SPD vor der Zerreißprobe
Streit eskaliert – Partei laut Umfrage bei 18 Prozent
(sal) - Kurz vor dem Sonderparteitag der SPD in Bonn haben Gegner und Befürworter einer neuen Großen Koalition noch einmal ihre Anhänger mobilisiert. Die Parteilinke Hilde Mattheis und Juso-Chef Kevin Kühnert forderten in Berlin, keine Neuauflage einer Großen Koalition mehr zuzulassen. Sie schade der Partei und führe zu zunehmender Profillosigkeit. Laut einer ForsaUmfrage rutschte die SPD auf 18 Prozent ab. 61 Prozent derer, die bei der Bundestagswahl SPD wählten, seien für die Aufnahme von Koalitionsverhandlungen, hieß es. SPD-Chef Martin Schulz warb an der Seite von DGB-Chef Reiner Hoffmann für die Aufnahme von Koalitionsverhandlungen.
Auch in den Landesverbänden wird noch immer heftig diskutiert. Der ehemalige SPD-Landtagsabgeordnete Norbert Zeller hat an Hilde Mattheis einen offenen Brief geschrieben.
- Da steht er nun und kann nicht anders. Juso-Chef Kevin Kühnert, der 28-jährige Berliner, hat seine Arme lässig in die Hüften gestemmt, er ist stolz auf seine Partei. Genauer gesagt, auf die leidenschaftliche Auseinandersetzung, ob die SPD noch einmal in eine Große Koalition gehen soll.

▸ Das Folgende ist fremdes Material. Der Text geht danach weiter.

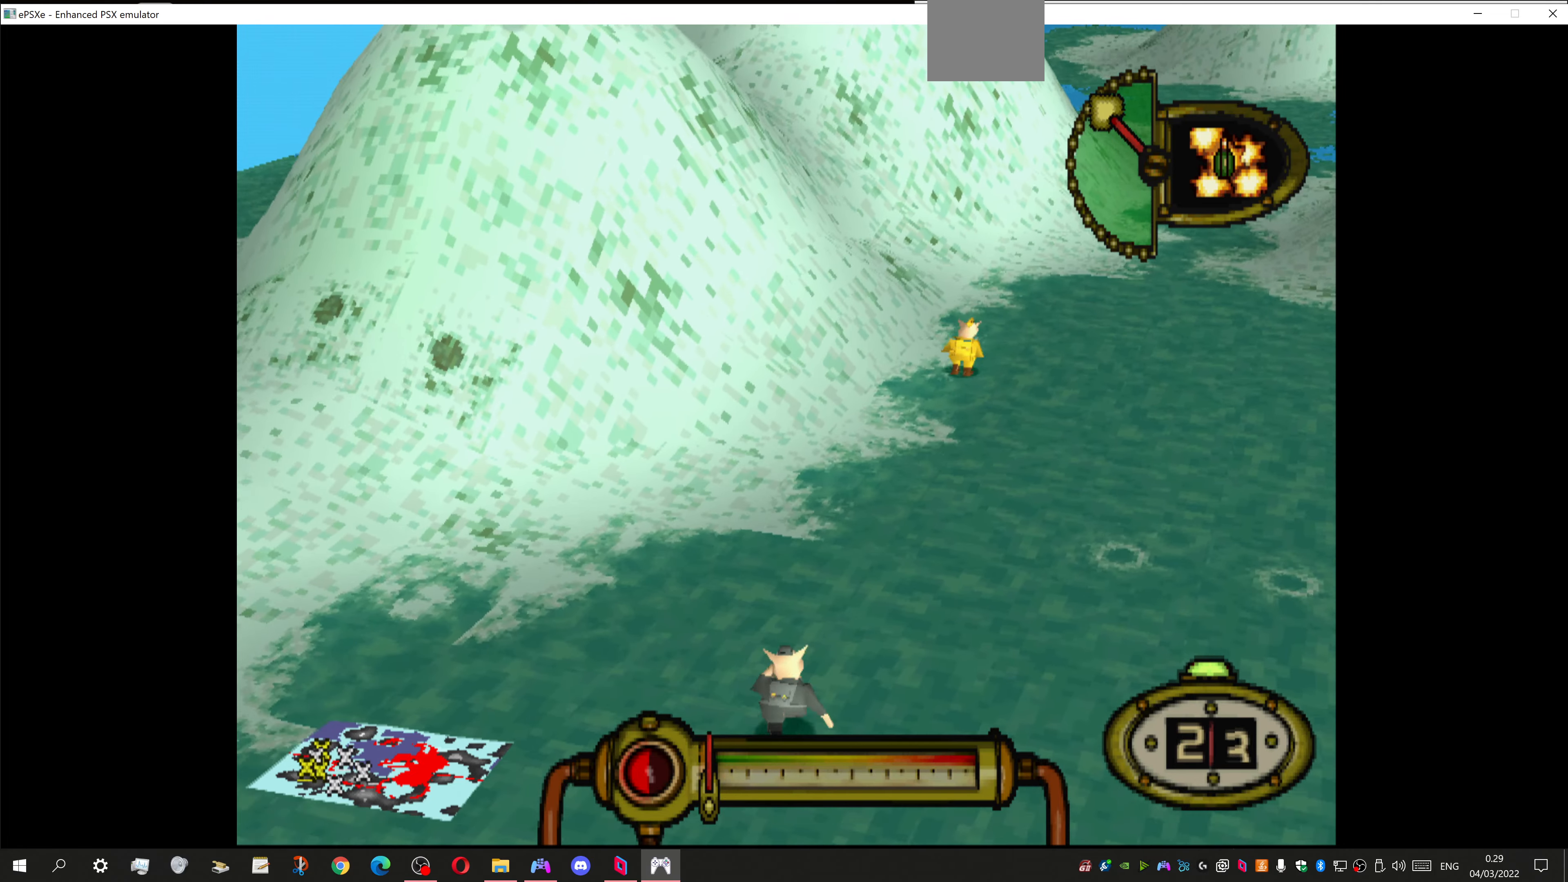
{"buttons": ["DPAD_UP"], "left_stick": "center", "right_stick": "center", "events": []}
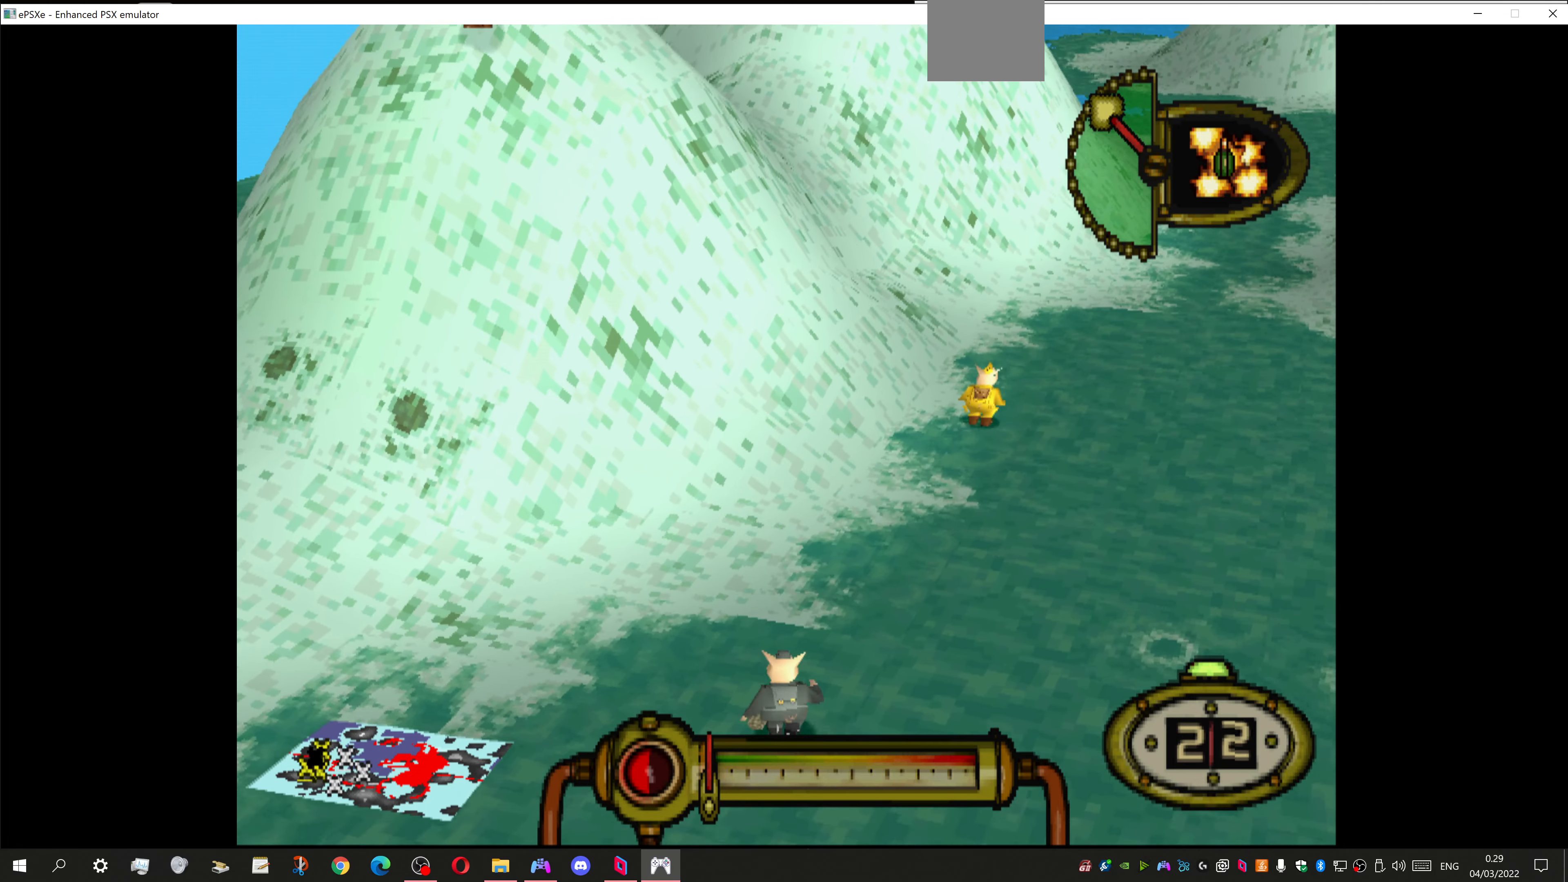
{"buttons": ["DPAD_UP", "DPAD_LEFT"], "left_stick": "center", "right_stick": "center", "events": [[300, "DPAD_LEFT", "down"]]}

Kühnert sagt Nein und ist zum Wortführer der GroKoGegner geworden.
„Wir haben die Verantwortung, uns und dem Land eine Hängepartie zu ersparen“, meint er. In den vergangenen zwölf Jahren habe die SPD fast 15 Prozentpunkte verloren, „aus Hasenfüßigkeit immer wieder in eine GroKo zu gehen, verzwergt die SPD“. 80 bis 90 Jusos aus den verschiedenen Landesverbänden sind unter den 600 Delegierten, die am kommenden Sonntag in Bonn über Koalitionsverhandlungen mit der Union abstimmen.
Schon am Morgen tritt die Ulmer Bundestagsabgeordnete Hilde Mattheis, Vorsitzende des Forums Demokratische Linke 21, zusammen mit dem Abgeordneten Marco Bülow und Silvia Kunze als Vertreterin der Basis-Initiative NoGroKo in Berlin vor die Presse. Sie ist sich sicher, dass die SPD den notwendigen Erneuerungsprozess in einer GroKo nicht durchsetzen kann. „Diese Partei steht auf Messers Schneide“, warnt Mattheis. Sie will auch nicht die AfD als stärkste Opposition im Bundestag erleben, schließlich habe sich die SPD immer als Bollwerk gegen rechts verstanden. In den vergangenen Jahren sei die Schere zwischen Arm und Reich in Deutschland weiter auseinandergegangen, so Mattheis. Sie wolle keine Politik tolerieren, die zu einem „Weiter-so“führe. Die Frankfurterin Silvia Kunze hat die NoGroKo Initiative mitgegründet. Der Dortmunder Abgeordnete Marco Bülow meint, es gebe Zeiten, da müsse man streiten. Schließlich habe die SPD seit 1998 schon die Hälfte der Wähler und Mitglieder verloren. Trotzdem müssten sich die, die gegen eine neue Große Koalition sind, rechtfertigen, und nicht die, „die jede Woche eine andere Meinung vertreten“. Bülow hat keinerlei Hoffnung, dass es mit einer dritten Auflage der Großen Koalition besser werden könnte.
Verstärkung durch den DGB
Angesichts so vieler Pressekonferenzen in Berlin hat sich auch Parteichef Martin Schulz Verstärkung geholt. Eine Viertelstunde vor dem Auftritt von Juso-Chef Kevin Kühnert im WillyBrandt-Haus wird für den Mittag schnell ein Termin anberaumt, an dem Schulz Seite an Seite neben DGB-Chef Reiner Hoffmann steht und sagt: „Wir sind einmütig zum Ergebnis gekommen, den Delegierten zu empfehlen, Koalitionsverhandlungen aufzunehmen.“Reiner Hoffmann betont, es seien eine Reihe von Fortschritten erreicht worden, die vertieft und intensiviert werden könnten.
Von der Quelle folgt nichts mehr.